-------- RECORDS FOR THIS TASK --------

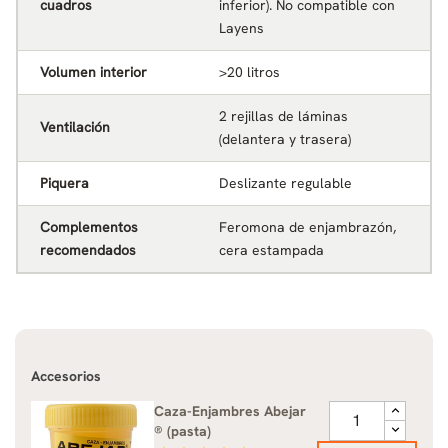
cuadros
inferior). No compatible con
Layens
Volumen interior
>20 litros
2 rejillas de láminas
Ventilación
(delantera y trasera)
Piquera
Deslizante regulable
Complementos
Feromona de enjambrazón,
recomendados
cera estampada
Accesorios
Caza-Enjambres Abejar
® (pasta)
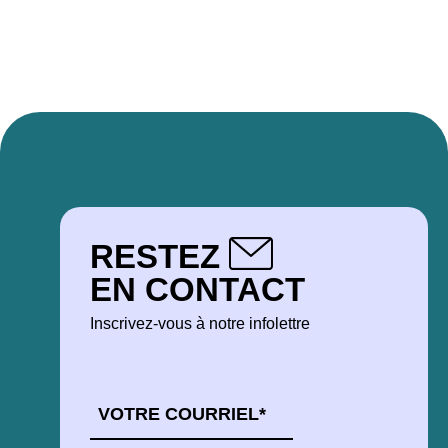
RESTEZ
EN CONTACT
Inscrivez-vous à notre infolettre
COURRIEL
*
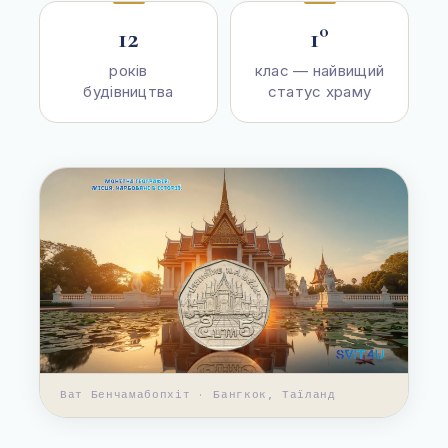
12
1°
років
клас — найвищий
будівництва
статус храму
Ват Бенчамабопхіт · Бангкок, Таїланд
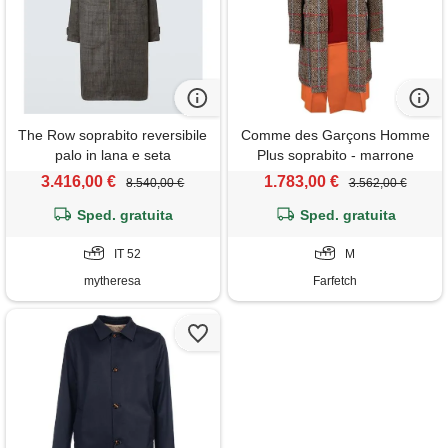
The Row soprabito reversibile
Comme des Garçons Homme
palo in lana e seta
Plus soprabito - marrone
3.416,00 €
1.783,00 €
8.540,00 €
3.562,00 €
Sped. gratuita
Sped. gratuita
IT 52
M
mytheresa
Farfetch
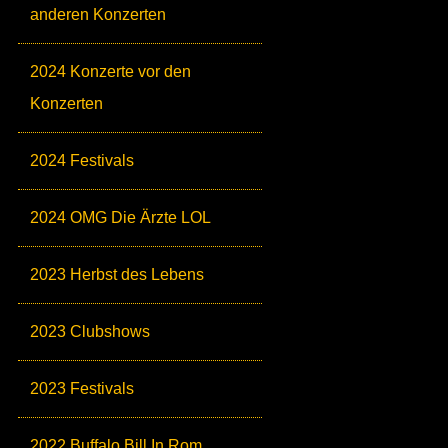
anderen Konzerten
2024 Konzerte vor den
Konzerten
2024 Festivals
2024 OMG Die Ärzte LOL
2023 Herbst des Lebens
2023 Clubshows
2023 Festivals
2022 Buffalo Bill In Rom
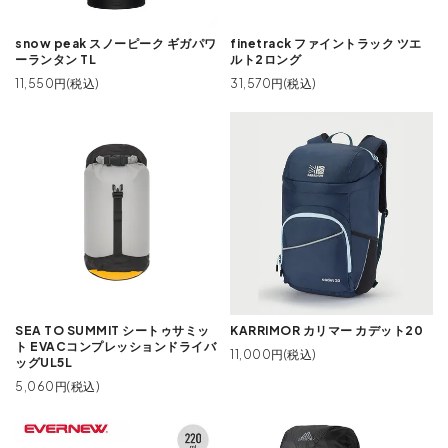
snow peak スノーピーク ギガパワ
finetrack ファイントラック ツエ
ーランタン TL
ルト2ロング
11,550円(税込)
31,570円(税込)
SEA TO SUMMIT シートゥサミッ
KARRIMOR カリマー カデット20
ト EVACコンプレッションドライバ
11,000円(税込)
ッグUL5L
5,060円(税込)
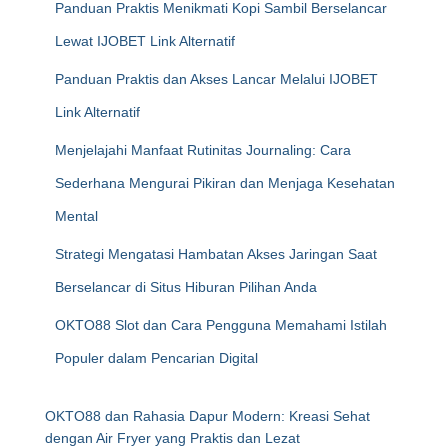
Panduan Praktis Menikmati Kopi Sambil Berselancar
Lewat IJOBET Link Alternatif
Panduan Praktis dan Akses Lancar Melalui IJOBET
Link Alternatif
Menjelajahi Manfaat Rutinitas Journaling: Cara
Sederhana Mengurai Pikiran dan Menjaga Kesehatan
Mental
Strategi Mengatasi Hambatan Akses Jaringan Saat
Berselancar di Situs Hiburan Pilihan Anda
OKTO88 Slot dan Cara Pengguna Memahami Istilah
Populer dalam Pencarian Digital
OKTO88 dan Rahasia Dapur Modern: Kreasi Sehat
dengan Air Fryer yang Praktis dan Lezat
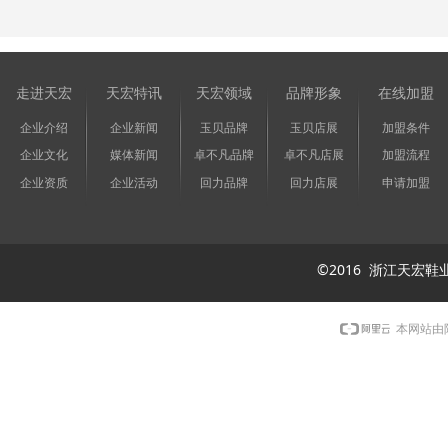
走进天宏
天宏特讯
天宏领域
品牌形象
在线加盟
企业介绍
企业新闻
玉贝品牌
玉贝店展
加盟条件
企业文化
媒体新闻
卓不凡品牌
卓不凡店展
加盟流程
企业资质
企业活动
回力品牌
回力店展
申请加盟
©2016 浙江天
本网站由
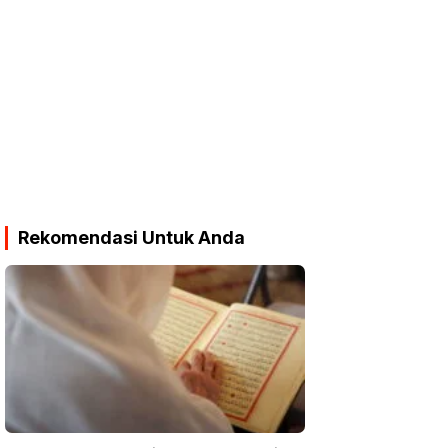
Rekomendasi Untuk Anda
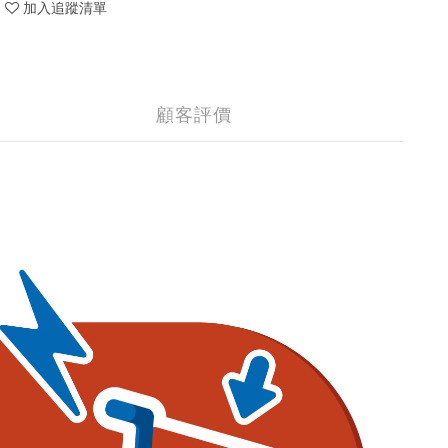
加入追蹤清單
顧客評價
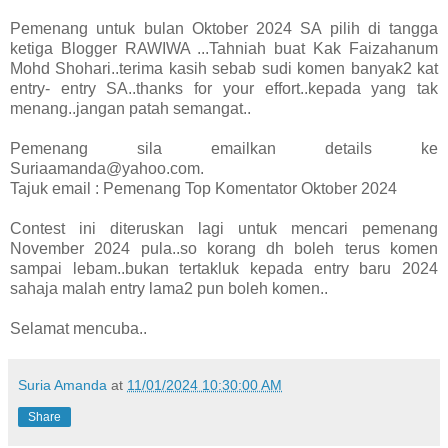
Pemenang untuk bulan Oktober 2024 SA pilih di tangga
ketiga Blogger RAWIWA ...Tahniah buat Kak Faizahanum
Mohd Shohari..terima kasih sebab sudi komen banyak2 kat
entry- entry SA..thanks for your effort..kepada yang tak
menang..jangan patah semangat..
Pemenang sila emailkan details ke
Suriaamanda@yahoo.com.
Tajuk email : Pemenang Top Komentator Oktober 2024
Contest ini diteruskan lagi untuk mencari pemenang
November 2024 pula..so korang dh boleh terus komen
sampai lebam..bukan tertakluk kepada entry baru 2024
sahaja malah entry lama2 pun boleh komen..
Selamat mencuba..
Suria Amanda
at
11/01/2024 10:30:00 AM
Share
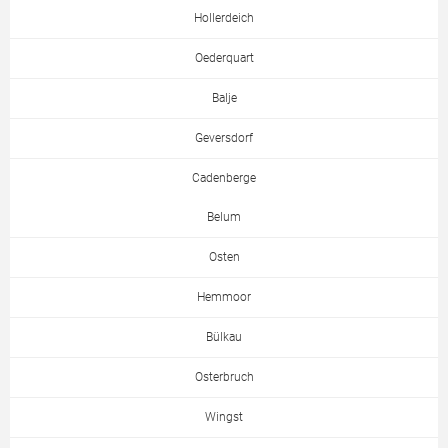
Hollerdeich
Oederquart
Balje
Geversdorf
Cadenberge
Belum
Osten
Hemmoor
Bülkau
Osterbruch
Wingst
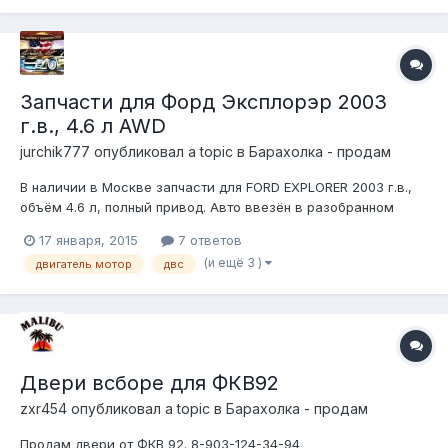
Запчасти для Форд Эксплорэр 2003
г.в., 4.6 л AWD
jurchik777
опубликовал a topic в
Барахолка - продам
В наличии в Москве запчасти для FORD EXPLORER 2003 г.в.,
объём 4.6 л, полный привод. Авто ввезён в разобранном
виде из США, без пробега по РФ. Пробег 106595 миль. г.
17 января, 2015
7 ответов
Железнодорожный, ул. Керамическая д.1, строение 12. Тел.
(и ещё 3 )
двигатель мотор
двс
8(985)138 08 11, 8 (926) 559-63-72
Двери всборе для ФКВ92
zxr454
опубликовал a topic в
Барахолка - продам
Продам двери от ФКВ 92. 8-903-124-34-94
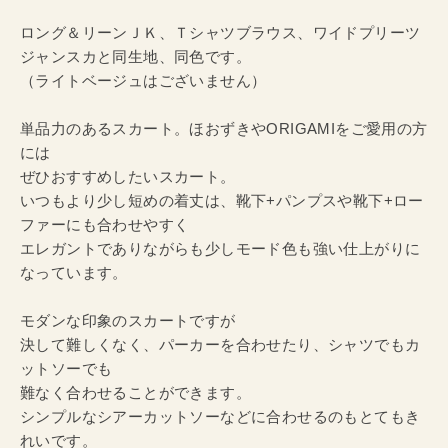
ロング＆リーンＪＫ、Ｔシャツブラウス、ワイドプリーツ
ジャンスカと同生地、同色です。
（ライトベージュはございません）
単品力のあるスカート。ほおずきやORIGAMIをご愛用の方
には
ぜひおすすめしたいスカート。
いつもより少し短めの着丈は、靴下+パンプスや靴下+ロー
ファーにも合わせやすく
エレガントでありながらも少しモード色も強い仕上がりに
なっています。
モダンな印象のスカートですが
決して難しくなく、パーカーを合わせたり、シャツでもカ
ットソーでも
難なく合わせることができます。
シンプルなシアーカットソーなどに合わせるのもとてもき
れいです。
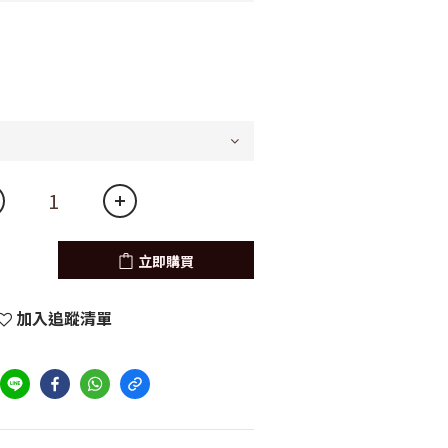
立即購買
加入追蹤清單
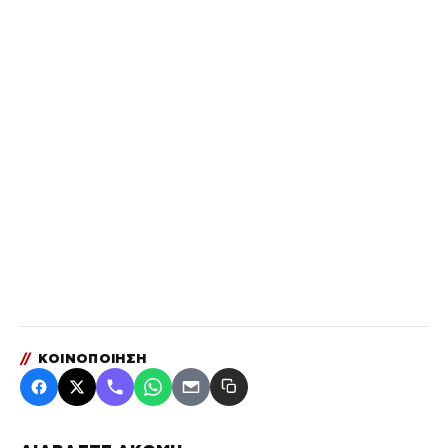
//
ΚΟΙΝΟΠΟΙΗΣΗ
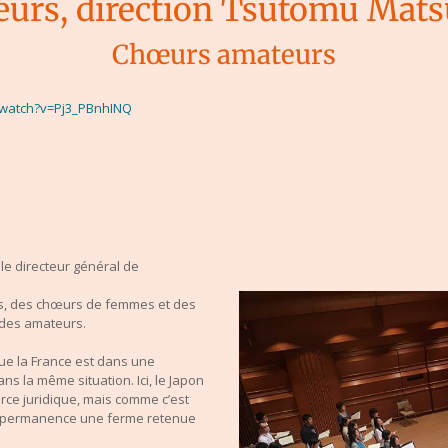
œurs, direction Tsutomu Mat
Chœurs amateurs
/watch?v=Pj3_PBnhINQ
le directeur général de
es, des chœurs de femmes et des
 des amateurs.
que la France est dans une
ans la même situation. Ici, le Japon
rce juridique, mais comme c’est
 permanence une ferme retenue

--------

● REQUIRED ACTION
The lines sought are those in the data above that include the string "Cara"; copy each one.

● TASK ANSWER
Menjelajahi Manfaat Rutinitas Journaling: Cara
OKTO88 Slot dan Cara Pengguna Memahami Istilah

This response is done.